The Lyon Green Spaces Directorate started their programme with a single question: Did the city’s green spaces
contribute to quality of life in Lyon?

“Instinctively, we all thought that the answer was yes,” explains Mr Boulens, “but when we did a scientific analysis we found that our green spaces had an overall negative environmental impact, in terms of waste produced, chemical pollution and wasted water. We might have thought that, by bringing a touch of green to the city, we were improving our quality of life, but in actual fact we were damaging it.”
Having identified the problem, the Green Spaces team had to find a cure. “There is no easy solution,” says Mr Boulens. “It’s about finding a strategy to correct each and every negative impact. In our case, we identified 250 negative impacts, so we had to find 250 solutions”.
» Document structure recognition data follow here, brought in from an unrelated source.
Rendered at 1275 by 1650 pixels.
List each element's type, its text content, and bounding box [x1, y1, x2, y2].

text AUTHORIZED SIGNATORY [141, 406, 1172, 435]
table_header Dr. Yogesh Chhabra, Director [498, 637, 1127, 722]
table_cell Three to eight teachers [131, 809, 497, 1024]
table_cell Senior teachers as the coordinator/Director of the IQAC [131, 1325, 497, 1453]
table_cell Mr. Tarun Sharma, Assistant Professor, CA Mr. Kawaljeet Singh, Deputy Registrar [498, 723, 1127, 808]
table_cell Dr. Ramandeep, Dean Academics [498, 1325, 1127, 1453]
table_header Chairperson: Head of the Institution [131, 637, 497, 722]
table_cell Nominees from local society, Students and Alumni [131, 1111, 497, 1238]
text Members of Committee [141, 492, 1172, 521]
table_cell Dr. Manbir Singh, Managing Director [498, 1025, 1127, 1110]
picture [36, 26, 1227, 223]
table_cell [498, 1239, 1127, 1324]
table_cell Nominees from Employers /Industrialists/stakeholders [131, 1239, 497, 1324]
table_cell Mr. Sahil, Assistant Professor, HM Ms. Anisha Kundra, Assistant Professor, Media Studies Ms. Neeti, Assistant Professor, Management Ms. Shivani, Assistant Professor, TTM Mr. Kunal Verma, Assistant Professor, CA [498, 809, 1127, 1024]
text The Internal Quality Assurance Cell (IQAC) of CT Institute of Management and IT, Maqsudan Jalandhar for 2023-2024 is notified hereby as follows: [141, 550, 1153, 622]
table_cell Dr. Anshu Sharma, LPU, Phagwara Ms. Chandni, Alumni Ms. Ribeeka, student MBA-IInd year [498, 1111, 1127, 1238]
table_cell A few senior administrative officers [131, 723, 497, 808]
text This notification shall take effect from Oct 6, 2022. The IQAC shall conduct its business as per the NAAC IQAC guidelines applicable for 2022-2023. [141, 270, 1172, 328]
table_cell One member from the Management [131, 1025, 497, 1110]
Public sector organisations are notoriously resistant to change, so convincing employees to make changes on such a sweeping scale was difficult. “Using chemicals was always an integral part
of any gardener’s training,” explains Mr Boulens, “so convincing our gardeners to give them up was a challenge. In the end, we showed them the terrible impact these products were having on human health –theirs included – and that was enough to change their minds.” It was not just their use of chemicals that needed changing, though: Mr Boulens patiently worked to achieve a complete change in mind-set amongst the staff, enabling them to embark on the programme of innovation and experimentation that has changed the green face of Lyon.

It might have been expected that the move from perfectly manicured gardens to wilderness spaces might have upset some members of the public, but this did not prove to be a problem. In the 15 years the project has been running, Mr Boulens estimates that he has had just “a handful of negative comments. Far more common is the member of the public who stops to find out what one of the gardeners is doing, and goes away impressed”.
And what of the future? “Our work will be focused on water-consumption,” says Mr Boulens. “Lyon no longer uses any drinking water on its green spaces, but there is more that we can do. At the moment, we are looking into ways in which we can use the water pumped out of underground carparks and big apartment blocks.”

So successful has Lyon been that Mr Boulens now travels around France, and indeed the globe, picking up new ideas and teaching others the lessons that Lyon has learnt. Does he have any advice for other cities who are trying to improve their environmental record? “You need to tend your green spaces as much as is necessary, but as little as possible,” he says. “There’s no point in doing too much.” As to why they should do this, well, “when we protect our environment, we are really just protecting ourselves,” he says.